While the stock market is
on a tear and there seems to be nothing that will interrupt its rise to the
stratosphere, an interesting measure shows that the market is definitely in
uncharted territory.
Three
professors, Scott Baker from Northwestern University, Nick Bloom
from Stanford and Steven Davis from the University of Chicago, have developed
an index called the Economic Policy Uncertainty Index (EPU)

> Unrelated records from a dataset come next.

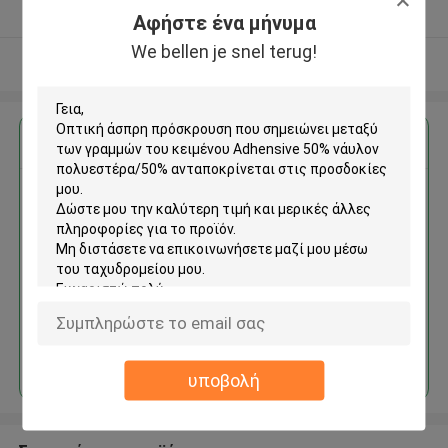
Ελεγχμένος προμηθευτής
Αφήστε ένα μήνυμα
We bellen je snel terug!
Δείτε περισσότερων
Αποκτήστε την καλύτερη τιμή για
Οπτική άσπρη πρόσκρουση
που σημειώνει μεταξύ των
γραμμών του κειμένου
Adhensive 50% νάυλον
πολυεστέρα/50%
Να συνεχίσει
υποβολή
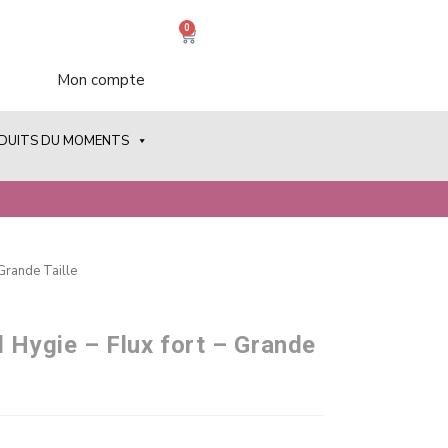
0
Mon compte
ODUITS DU MOMENTS
 Grande Taille
l Hygie – Flux fort – Grande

which has a very unique basis; it is based on an analysis of news items, both
past and present.
As we know, since the
near-global financial meltdown, concerns about monetary, fiscal and regulatory
policies have come to the forefront, particularly since it has become apparent
that these policies created the crisis in the first place and have been
relatively ineffective at creating pre-Great Recession levels of economic
growth and stability. To look at the role of policy uncertainty, the
authors created the Economic Policy Uncertainty Index (EPU) by looking at the
10 leading newspapers in the United States going back to 1985 (the LA Times,
USA Today, Chicago Tribune, Washington Post, Boston Globe, Wall Street Journal,
Miami Herald, Dallas Morning News, Houston Chronicle, San Francisco Chronicle
and New York Times) that contain the following "triple";
"economic" or "economy", "uncertain" or
"uncertainty" and one or more of the following; "congress",
"deficit", "Federal Reserve", "legislation",
"regulation" or "White House". Here is a graph
showing the results:
You can see that the EPU
spikes during each crisis over the past three decades including Black Monday in
1987, the first Gulf War, the Long Term Capital Management Crisis, the
uncertainty of the 2000 election, September 11, 2001, the Gulf War, the Wall
Street/Lehman/TARP crisis etcetera. This is not terribly surprising but
it shows a very close relationship between crises and the use of certain words
in the media.
The authors then pushed
their examination back in time to 1900, using six major United States
newspapers (the LA Times, Chicago Tribune, Boston Globe, Wall Street Journal,
New York Times and Washington Post) which shows the following with key events
highlighted:
You will also note that
there is an upward drift of the EPU over the past century which the authors
attribute to the growing role of the government in the economy and the growing
level of political polarization in the United States.
The authors used a
similar method to create EPU indices for eleven other G10 economies including
Australia, Brazil, Canada, Chile, China, Europe, France, Germany, India,
Ireland, Italy, Japan, Korea, Netherlands, Russia, Spain and the United Kingdom
along with a global index, some of which are shown here:
1.) The United States:
2.) The United Kingdom which clearly shows the impact of Brexit:
3.) Europe:
4.) China:
When combined, this is
what the global monthly EPU chart looks like when calculated using a
GDP-weighted average of monthly EPU index values for the 17 nations that comprise two-thirds of the global GDP:
It certainly appears that
the stock market, in particular those in the United States, is not reflecting any sense of the elevated levels of monetary, fiscal and regulatory uncertainties that exist in the "real world". With the world's economy so interconnected, the record levels of the EPU index should cause investors to ponder whether now is the time to jump into the market or whether one should wait until the policy dust settles.